* Your instructions: Look through the entries that follow and return each line that has the string "linejoin".

Provided data Start Marker

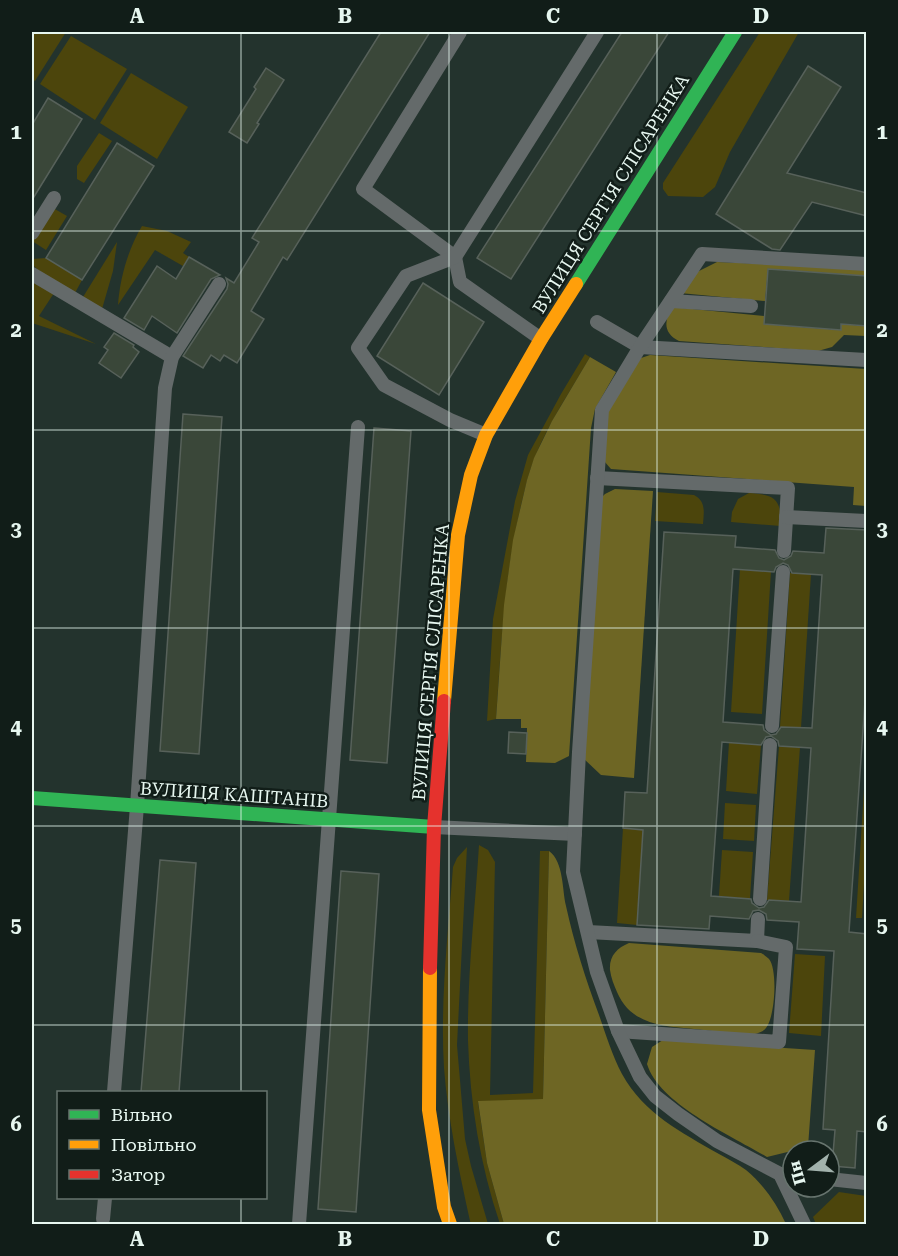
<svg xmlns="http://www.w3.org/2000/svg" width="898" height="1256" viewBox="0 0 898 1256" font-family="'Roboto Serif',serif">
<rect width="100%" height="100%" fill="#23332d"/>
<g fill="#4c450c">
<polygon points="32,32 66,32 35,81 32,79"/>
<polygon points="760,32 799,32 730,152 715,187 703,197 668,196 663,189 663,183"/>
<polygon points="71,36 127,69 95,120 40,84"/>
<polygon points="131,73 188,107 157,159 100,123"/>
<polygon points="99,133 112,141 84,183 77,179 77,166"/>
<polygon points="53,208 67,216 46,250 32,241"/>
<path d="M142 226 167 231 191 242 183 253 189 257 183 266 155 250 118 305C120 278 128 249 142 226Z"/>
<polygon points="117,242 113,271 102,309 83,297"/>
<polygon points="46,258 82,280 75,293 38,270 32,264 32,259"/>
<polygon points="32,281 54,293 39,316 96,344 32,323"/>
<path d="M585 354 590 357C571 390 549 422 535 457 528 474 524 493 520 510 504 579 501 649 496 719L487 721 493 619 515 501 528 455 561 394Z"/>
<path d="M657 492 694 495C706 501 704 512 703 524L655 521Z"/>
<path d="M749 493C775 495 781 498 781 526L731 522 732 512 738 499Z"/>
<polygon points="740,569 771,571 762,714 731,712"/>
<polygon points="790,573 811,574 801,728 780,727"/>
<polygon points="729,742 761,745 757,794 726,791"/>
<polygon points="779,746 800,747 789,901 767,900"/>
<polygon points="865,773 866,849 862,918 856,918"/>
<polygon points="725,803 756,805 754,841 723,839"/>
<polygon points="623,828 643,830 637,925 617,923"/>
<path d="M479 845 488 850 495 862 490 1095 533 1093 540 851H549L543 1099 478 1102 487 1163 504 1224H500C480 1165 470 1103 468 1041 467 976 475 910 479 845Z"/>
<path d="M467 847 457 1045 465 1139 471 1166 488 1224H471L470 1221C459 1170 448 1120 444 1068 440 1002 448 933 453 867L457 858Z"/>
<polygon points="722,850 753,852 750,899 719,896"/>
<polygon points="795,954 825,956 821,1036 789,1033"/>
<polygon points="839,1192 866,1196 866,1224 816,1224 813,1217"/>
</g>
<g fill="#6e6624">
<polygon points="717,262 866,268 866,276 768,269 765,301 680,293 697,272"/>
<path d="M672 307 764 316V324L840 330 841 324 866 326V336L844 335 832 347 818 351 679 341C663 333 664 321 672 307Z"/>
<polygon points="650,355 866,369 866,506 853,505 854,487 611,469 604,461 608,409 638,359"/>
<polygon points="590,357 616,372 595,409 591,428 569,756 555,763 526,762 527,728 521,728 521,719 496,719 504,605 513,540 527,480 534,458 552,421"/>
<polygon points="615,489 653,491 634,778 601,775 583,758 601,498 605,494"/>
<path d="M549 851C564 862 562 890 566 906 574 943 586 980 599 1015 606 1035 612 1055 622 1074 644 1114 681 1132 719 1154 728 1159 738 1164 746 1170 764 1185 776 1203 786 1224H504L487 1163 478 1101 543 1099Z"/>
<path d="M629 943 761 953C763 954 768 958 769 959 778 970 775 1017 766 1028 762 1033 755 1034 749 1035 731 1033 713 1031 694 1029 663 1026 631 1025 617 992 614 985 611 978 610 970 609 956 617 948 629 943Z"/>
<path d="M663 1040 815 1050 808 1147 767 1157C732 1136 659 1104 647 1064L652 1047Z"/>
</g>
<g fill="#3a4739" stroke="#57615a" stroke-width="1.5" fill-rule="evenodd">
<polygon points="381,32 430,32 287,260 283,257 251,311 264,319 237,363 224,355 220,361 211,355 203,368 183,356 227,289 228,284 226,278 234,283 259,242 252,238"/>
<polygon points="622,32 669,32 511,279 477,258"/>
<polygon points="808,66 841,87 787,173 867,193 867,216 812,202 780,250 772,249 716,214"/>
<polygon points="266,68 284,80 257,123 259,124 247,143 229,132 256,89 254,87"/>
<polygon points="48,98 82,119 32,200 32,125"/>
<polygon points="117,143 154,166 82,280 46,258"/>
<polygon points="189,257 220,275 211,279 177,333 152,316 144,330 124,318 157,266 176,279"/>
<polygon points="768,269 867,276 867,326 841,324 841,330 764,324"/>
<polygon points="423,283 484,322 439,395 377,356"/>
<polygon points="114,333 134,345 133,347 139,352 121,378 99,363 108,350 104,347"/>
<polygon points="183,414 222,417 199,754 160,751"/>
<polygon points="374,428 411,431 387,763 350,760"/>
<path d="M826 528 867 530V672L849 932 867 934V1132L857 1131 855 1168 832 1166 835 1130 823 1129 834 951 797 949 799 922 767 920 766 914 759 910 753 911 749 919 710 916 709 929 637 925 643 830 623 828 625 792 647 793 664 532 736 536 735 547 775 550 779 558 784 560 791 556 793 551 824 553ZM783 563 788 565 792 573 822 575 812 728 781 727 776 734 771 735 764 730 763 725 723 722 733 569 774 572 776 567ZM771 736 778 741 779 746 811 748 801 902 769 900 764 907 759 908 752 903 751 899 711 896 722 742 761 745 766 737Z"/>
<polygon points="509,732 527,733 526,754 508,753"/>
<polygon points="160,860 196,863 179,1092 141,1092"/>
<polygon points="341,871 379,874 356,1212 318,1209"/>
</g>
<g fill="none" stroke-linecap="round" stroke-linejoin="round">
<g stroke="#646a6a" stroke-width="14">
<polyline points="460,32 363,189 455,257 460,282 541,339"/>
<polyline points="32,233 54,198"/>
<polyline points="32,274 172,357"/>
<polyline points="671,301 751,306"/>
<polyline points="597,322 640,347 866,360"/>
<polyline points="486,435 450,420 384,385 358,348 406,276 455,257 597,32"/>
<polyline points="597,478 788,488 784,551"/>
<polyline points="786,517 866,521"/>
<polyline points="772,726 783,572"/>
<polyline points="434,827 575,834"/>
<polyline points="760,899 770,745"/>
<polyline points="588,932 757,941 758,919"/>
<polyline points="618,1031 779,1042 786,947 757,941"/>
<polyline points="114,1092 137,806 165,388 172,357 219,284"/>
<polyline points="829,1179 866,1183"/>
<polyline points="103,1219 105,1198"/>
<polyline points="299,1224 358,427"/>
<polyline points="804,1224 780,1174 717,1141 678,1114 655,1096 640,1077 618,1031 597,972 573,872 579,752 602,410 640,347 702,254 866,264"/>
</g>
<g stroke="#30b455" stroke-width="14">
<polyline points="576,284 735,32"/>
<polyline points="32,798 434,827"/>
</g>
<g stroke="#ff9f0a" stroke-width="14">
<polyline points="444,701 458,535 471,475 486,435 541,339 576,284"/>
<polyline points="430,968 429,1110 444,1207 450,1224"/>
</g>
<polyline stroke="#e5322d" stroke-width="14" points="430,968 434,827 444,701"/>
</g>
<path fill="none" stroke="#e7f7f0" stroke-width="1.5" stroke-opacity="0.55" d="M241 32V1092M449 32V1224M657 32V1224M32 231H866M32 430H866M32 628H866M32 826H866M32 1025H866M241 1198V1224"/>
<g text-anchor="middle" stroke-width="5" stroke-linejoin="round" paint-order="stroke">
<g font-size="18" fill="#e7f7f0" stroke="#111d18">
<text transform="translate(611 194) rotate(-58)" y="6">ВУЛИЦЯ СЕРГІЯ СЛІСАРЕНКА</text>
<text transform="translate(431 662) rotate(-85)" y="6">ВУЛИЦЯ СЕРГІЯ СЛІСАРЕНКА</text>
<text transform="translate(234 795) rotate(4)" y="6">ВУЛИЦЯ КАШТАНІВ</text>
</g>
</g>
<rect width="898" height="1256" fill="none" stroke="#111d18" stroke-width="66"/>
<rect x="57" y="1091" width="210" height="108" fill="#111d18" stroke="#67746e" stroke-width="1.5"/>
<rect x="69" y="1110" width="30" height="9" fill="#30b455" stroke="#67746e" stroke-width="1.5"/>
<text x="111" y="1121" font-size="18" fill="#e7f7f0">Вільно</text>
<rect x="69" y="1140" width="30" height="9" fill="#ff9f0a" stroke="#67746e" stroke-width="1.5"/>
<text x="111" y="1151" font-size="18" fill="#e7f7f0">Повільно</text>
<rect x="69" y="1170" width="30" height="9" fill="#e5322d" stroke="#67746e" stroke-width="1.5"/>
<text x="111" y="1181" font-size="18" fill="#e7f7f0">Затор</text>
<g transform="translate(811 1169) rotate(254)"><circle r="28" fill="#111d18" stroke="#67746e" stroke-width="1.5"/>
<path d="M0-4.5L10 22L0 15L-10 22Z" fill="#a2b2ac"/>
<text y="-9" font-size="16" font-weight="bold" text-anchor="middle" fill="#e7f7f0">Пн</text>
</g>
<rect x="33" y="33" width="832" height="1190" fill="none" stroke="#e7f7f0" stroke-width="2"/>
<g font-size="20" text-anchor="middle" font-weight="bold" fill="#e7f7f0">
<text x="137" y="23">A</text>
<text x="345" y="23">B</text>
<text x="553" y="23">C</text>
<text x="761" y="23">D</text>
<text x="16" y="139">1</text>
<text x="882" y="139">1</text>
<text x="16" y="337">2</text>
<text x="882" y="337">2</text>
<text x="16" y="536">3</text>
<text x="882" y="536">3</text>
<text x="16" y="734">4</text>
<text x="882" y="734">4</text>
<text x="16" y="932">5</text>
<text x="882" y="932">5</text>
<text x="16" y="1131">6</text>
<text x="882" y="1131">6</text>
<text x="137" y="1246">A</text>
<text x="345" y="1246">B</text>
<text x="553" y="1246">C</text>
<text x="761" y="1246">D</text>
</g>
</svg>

Provided data End Marker

* Answer to this task:
<g fill="none" stroke-linecap="round" stroke-linejoin="round">
<g text-anchor="middle" stroke-width="5" stroke-linejoin="round" paint-order="stroke">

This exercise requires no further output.